- _TEXT BLOCK_

◇ ◇ ◇ ◇

Insights

Quarterly Commentary

3Q 2016

The world seems to be at odds with itself. US stocks are near all-time highs, yet economic growth is soft and US corporate profits have stagnated. The Fed is poised to raise interest rates while central banks elsewhere take measures to support their economies. Investors see little upside in bonds, but their pursuit of quality dividend-paying stocks has led to stretched valuations for many popular stocks and funds. Then there are the elections – where for many, the preferred choice seems to be “none of the above.”

Equity markets floated above the dissonance through much of the third quarter. With the Brexit panic resolved in record time (US stocks sold off 6% over two days, then recovered in three), July and August passed without a single daily move of 1% in either direction. September saw minor turbulence as investors trimmed stock and bond holdings amid fears that central banks would pull back from easy-money policies sooner than expected. The S&P 500 posted a respectable 3.9% return in the third quarter. Key equity markets abroad fared better. Bonds returned next to nothing.

Elections – Bark or Bite?
Markets like the status quo. It’s sudden and game-changing events that shake them up. As August came to close a year ago, the S&P 500 tumbled 11% in five days in response to China’s move to devalue its currency. Go back another four years to August 2011, when Standard & Poor’s took the unprecedented step of downgrading US government debt from AAA to AA over concerns about deficit spending. The average daily move that month was over 2.5%.

A Clinton win in the upcoming presidential election is broadly viewed as the closest we’ll get to “more of the same.” A Trump victory comes with the potential for new policies that diverge significantly from today’s. The relative calm in the markets suggests most investors are comfortable with the polls that show a growing Clinton lead.

◇ ◇ ◇ ◇

Dataset excerpts:

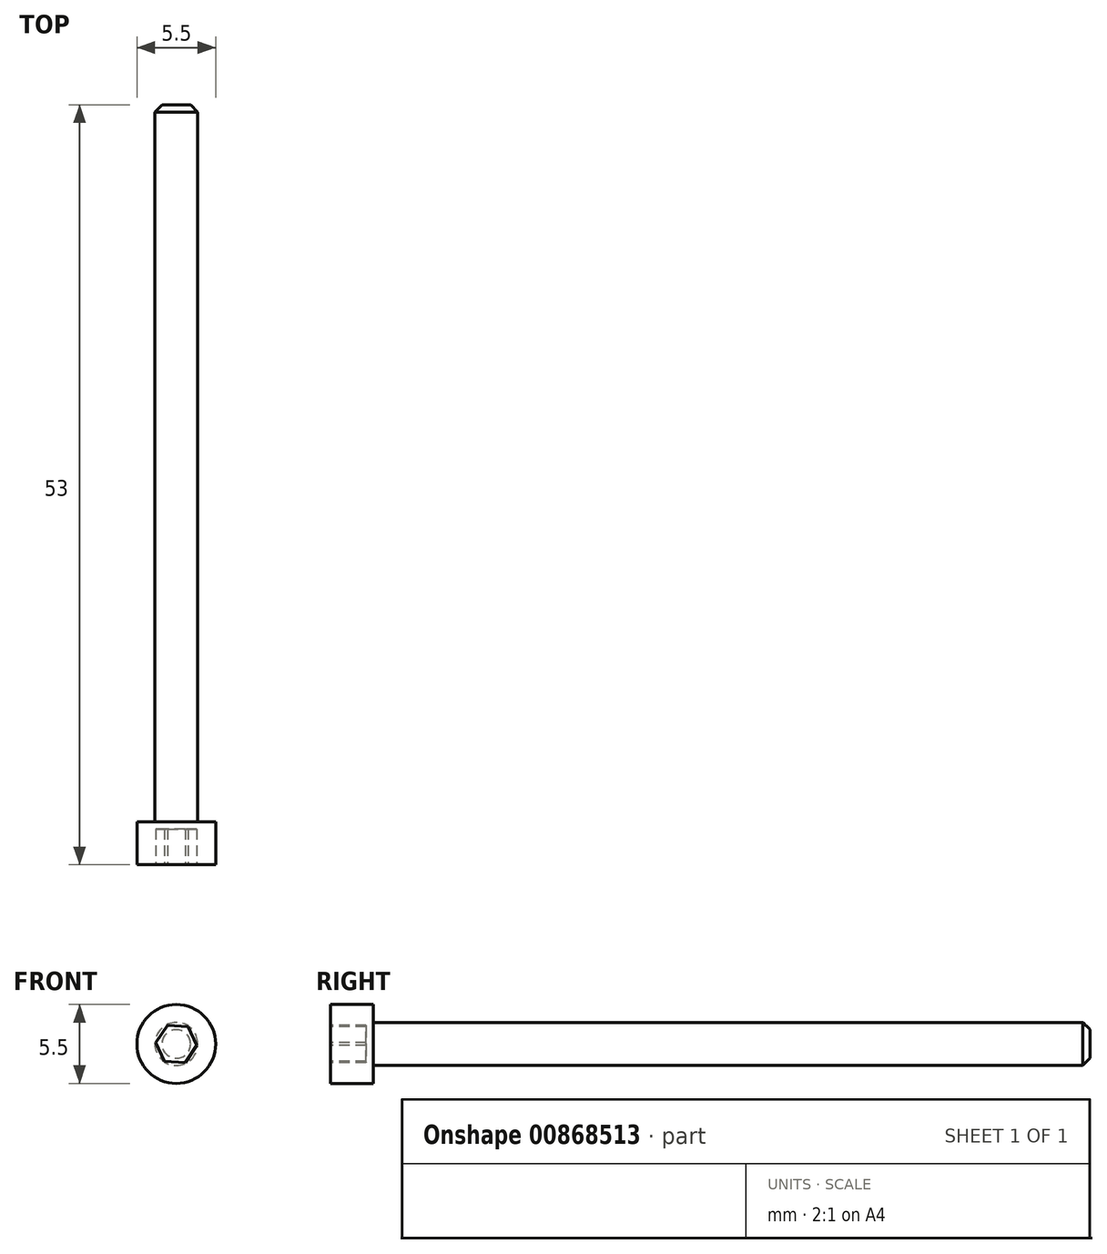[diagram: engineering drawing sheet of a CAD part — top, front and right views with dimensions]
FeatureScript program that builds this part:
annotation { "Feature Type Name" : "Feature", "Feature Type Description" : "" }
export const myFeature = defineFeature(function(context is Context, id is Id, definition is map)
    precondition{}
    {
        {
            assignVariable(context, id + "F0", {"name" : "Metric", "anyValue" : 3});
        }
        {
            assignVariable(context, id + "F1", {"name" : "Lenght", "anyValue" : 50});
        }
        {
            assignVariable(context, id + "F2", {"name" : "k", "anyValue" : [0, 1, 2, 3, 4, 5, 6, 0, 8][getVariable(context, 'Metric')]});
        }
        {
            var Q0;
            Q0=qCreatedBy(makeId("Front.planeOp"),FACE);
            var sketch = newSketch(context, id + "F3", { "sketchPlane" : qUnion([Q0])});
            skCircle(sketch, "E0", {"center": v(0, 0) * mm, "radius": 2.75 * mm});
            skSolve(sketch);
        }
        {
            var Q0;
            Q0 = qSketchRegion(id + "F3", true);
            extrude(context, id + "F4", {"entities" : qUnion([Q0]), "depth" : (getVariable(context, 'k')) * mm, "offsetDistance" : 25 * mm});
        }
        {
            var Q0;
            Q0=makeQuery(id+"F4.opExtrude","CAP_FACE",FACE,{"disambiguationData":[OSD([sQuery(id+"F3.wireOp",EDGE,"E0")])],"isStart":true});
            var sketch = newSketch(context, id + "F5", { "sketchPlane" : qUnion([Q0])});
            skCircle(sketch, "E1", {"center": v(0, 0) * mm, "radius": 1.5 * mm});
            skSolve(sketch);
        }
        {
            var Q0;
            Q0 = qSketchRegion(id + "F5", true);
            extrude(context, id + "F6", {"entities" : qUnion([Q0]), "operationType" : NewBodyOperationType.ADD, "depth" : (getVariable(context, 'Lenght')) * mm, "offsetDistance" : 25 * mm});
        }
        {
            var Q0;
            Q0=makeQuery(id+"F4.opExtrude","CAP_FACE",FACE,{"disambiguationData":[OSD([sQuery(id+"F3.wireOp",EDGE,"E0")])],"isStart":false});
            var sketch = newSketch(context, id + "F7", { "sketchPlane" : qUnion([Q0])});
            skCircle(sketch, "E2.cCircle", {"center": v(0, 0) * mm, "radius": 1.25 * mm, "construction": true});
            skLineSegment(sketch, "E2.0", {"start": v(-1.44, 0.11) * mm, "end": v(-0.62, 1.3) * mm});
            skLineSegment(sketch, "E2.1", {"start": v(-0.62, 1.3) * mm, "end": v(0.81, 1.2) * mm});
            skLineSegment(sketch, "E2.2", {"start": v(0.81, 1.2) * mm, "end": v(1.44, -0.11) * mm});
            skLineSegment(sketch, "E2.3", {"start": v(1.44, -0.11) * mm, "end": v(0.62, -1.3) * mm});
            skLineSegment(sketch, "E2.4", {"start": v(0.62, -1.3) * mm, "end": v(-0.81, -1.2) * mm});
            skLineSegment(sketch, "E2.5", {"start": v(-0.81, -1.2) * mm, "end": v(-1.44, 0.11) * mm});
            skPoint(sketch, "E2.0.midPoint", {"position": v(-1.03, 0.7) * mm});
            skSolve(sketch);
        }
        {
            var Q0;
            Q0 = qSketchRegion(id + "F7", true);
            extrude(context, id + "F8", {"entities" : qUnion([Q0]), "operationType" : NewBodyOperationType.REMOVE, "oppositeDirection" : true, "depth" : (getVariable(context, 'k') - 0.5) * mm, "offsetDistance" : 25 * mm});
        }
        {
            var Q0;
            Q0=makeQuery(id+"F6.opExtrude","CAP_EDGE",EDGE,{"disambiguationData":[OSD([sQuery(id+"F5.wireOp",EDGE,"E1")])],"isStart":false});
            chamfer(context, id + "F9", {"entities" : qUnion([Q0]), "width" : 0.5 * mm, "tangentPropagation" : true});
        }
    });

◇ ◇ ◇ ◇

- _INSTRUCTION 1_
In the quarterly commentary, rewrite the passage starting at "Elections – Bark" and ending at "was over 2.5%.", substituting "fell" for "tumbled".
- _INSTRUCTION 2_
According to the quarterly commentary, what return did the S&P 500 post in the third quarter?
- _INSTRUCTION 3_
List every percentage figure that appears in the quarterly commentary.

- _FULL RESPONSE 1_
Elections – Bark or Bite?
Markets like the status quo. It’s sudden and game-changing events that shake them up. As August came to close a year ago, the S&P 500 fell 11% in five days in response to China’s move to devalue its currency. Go back another four years to August 2011, when Standard & Poor’s took the unprecedented step of downgrading US government debt from AAA to AA over concerns about deficit spending. The average daily move that month was over 2.5%.

- _FULL RESPONSE 2_
3.9%

- _FULL RESPONSE 3_
6%, 1%, 3.9%, 11%, 2.5%